▶ EXERCISE DIRECTIONS: Reproduce all of the data below character for character, keeping every line break and symbol unchanged.

▶ DATA FOR REVIEW:
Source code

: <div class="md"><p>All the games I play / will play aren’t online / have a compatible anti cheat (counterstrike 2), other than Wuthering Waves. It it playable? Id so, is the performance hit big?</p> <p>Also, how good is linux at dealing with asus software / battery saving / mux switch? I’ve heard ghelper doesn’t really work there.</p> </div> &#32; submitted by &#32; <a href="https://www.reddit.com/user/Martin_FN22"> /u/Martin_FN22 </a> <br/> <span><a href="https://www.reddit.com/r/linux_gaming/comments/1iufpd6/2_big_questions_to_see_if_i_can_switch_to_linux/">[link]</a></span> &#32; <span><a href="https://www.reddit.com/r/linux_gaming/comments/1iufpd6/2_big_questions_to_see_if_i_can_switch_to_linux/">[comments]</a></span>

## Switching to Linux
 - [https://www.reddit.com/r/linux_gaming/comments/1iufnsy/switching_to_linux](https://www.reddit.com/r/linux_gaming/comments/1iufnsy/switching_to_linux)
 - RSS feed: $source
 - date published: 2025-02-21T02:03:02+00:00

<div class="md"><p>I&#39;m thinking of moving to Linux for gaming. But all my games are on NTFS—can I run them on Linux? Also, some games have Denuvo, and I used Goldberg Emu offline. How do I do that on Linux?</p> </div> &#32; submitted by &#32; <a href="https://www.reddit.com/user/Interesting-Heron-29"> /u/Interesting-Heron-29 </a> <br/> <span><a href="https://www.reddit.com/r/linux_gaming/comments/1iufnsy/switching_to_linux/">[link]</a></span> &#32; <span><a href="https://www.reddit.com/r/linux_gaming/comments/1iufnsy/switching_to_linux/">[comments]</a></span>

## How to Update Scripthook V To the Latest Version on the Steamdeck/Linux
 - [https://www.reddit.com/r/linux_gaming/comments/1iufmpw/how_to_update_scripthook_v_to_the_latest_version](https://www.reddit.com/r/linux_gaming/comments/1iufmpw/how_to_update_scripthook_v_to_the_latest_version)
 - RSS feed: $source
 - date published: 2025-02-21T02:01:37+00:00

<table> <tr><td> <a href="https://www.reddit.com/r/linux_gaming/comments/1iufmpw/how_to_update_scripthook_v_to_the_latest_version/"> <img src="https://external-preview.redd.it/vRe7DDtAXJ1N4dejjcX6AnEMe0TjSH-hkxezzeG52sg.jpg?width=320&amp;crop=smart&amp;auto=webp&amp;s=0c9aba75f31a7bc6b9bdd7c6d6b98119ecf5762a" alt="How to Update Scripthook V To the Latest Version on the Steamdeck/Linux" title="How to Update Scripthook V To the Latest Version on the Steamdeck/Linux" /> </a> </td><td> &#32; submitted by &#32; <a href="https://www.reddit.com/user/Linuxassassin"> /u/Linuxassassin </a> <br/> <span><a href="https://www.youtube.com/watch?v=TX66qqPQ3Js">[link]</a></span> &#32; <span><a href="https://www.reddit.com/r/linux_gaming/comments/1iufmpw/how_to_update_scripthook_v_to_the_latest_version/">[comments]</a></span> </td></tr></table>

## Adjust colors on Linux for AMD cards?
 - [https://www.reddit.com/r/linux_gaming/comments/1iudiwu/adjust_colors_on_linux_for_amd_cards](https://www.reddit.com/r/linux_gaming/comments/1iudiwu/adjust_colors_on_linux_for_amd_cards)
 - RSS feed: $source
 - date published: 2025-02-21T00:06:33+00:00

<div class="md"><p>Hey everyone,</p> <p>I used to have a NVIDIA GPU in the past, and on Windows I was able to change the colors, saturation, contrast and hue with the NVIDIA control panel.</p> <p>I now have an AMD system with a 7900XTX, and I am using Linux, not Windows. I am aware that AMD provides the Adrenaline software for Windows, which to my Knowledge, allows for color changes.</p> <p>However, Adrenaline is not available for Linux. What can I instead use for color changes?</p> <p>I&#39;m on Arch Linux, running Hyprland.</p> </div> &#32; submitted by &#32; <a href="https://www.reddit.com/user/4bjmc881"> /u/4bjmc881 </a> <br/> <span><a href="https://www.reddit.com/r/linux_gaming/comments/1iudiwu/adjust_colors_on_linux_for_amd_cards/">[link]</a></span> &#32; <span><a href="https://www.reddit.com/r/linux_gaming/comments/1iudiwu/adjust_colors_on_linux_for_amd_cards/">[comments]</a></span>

▶ EXERCISE ANSWER:
Source code

: <div class="md"><p>All the games I play / will play aren’t online / have a compatible anti cheat (counterstrike 2), other than Wuthering Waves. It it playable? Id so, is the performance hit big?</p> <p>Also, how good is linux at dealing with asus software / battery saving / mux switch? I’ve heard ghelper doesn’t really work there.</p> </div> &#32; submitted by &#32; <a href="https://www.reddit.com/user/Martin_FN22"> /u/Martin_FN22 </a> <br/> <span><a href="https://www.reddit.com/r/linux_gaming/comments/1iufpd6/2_big_questions_to_see_if_i_can_switch_to_linux/">[link]</a></span> &#32; <span><a href="https://www.reddit.com/r/linux_gaming/comments/1iufpd6/2_big_questions_to_see_if_i_can_switch_to_linux/">[comments]</a></span>

## Switching to Linux
 - [https://www.reddit.com/r/linux_gaming/comments/1iufnsy/switching_to_linux](https://www.reddit.com/r/linux_gaming/comments/1iufnsy/switching_to_linux)
 - RSS feed: $source
 - date published: 2025-02-21T02:03:02+00:00

<div class="md"><p>I&#39;m thinking of moving to Linux for gaming. But all my games are on NTFS—can I run them on Linux? Also, some games have Denuvo, and I used Goldberg Emu offline. How do I do that on Linux?</p> </div> &#32; submitted by &#32; <a href="https://www.reddit.com/user/Interesting-Heron-29"> /u/Interesting-Heron-29 </a> <br/> <span><a href="https://www.reddit.com/r/linux_gaming/comments/1iufnsy/switching_to_linux/">[link]</a></span> &#32; <span><a href="https://www.reddit.com/r/linux_gaming/comments/1iufnsy/switching_to_linux/">[comments]</a></span>

## How to Update Scripthook V To the Latest Version on the Steamdeck/Linux
 - [https://www.reddit.com/r/linux_gaming/comments/1iufmpw/how_to_update_scripthook_v_to_the_latest_version](https://www.reddit.com/r/linux_gaming/comments/1iufmpw/how_to_update_scripthook_v_to_the_latest_version)
 - RSS feed: $source
 - date published: 2025-02-21T02:01:37+00:00

<table> <tr><td> <a href="https://www.reddit.com/r/linux_gaming/comments/1iufmpw/how_to_update_scripthook_v_to_the_latest_version/"> <img src="https://external-preview.redd.it/vRe7DDtAXJ1N4dejjcX6AnEMe0TjSH-hkxezzeG52sg.jpg?width=320&amp;crop=smart&amp;auto=webp&amp;s=0c9aba75f31a7bc6b9bdd7c6d6b98119ecf5762a" alt="How to Update Scripthook V To the Latest Version on the Steamdeck/Linux" title="How to Update Scripthook V To the Latest Version on the Steamdeck/Linux" /> </a> </td><td> &#32; submitted by &#32; <a href="https://www.reddit.com/user/Linuxassassin"> /u/Linuxassassin </a> <br/> <span><a href="https://www.youtube.com/watch?v=TX66qqPQ3Js">[link]</a></span> &#32; <span><a href="https://www.reddit.com/r/linux_gaming/comments/1iufmpw/how_to_update_scripthook_v_to_the_latest_version/">[comments]</a></span> </td></tr></table>

## Adjust colors on Linux for AMD cards?
 - [https://www.reddit.com/r/linux_gaming/comments/1iudiwu/adjust_colors_on_linux_for_amd_cards](https://www.reddit.com/r/linux_gaming/comments/1iudiwu/adjust_colors_on_linux_for_amd_cards)
 - RSS feed: $source
 - date published: 2025-02-21T00:06:33+00:00

<div class="md"><p>Hey everyone,</p> <p>I used to have a NVIDIA GPU in the past, and on Windows I was able to change the colors, saturation, contrast and hue with the NVIDIA control panel.</p> <p>I now have an AMD system with a 7900XTX, and I am using Linux, not Windows. I am aware that AMD provides the Adrenaline software for Windows, which to my Knowledge, allows for color changes.</p> <p>However, Adrenaline is not available for Linux. What can I instead use for color changes?</p> <p>I&#39;m on Arch Linux, running Hyprland.</p> </div> &#32; submitted by &#32; <a href="https://www.reddit.com/user/4bjmc881"> /u/4bjmc881 </a> <br/> <span><a href="https://www.reddit.com/r/linux_gaming/comments/1iudiwu/adjust_colors_on_linux_for_amd_cards/">[link]</a></span> &#32; <span><a href="https://www.reddit.com/r/linux_gaming/comments/1iudiwu/adjust_colors_on_linux_for_amd_cards/">[comments]</a></span>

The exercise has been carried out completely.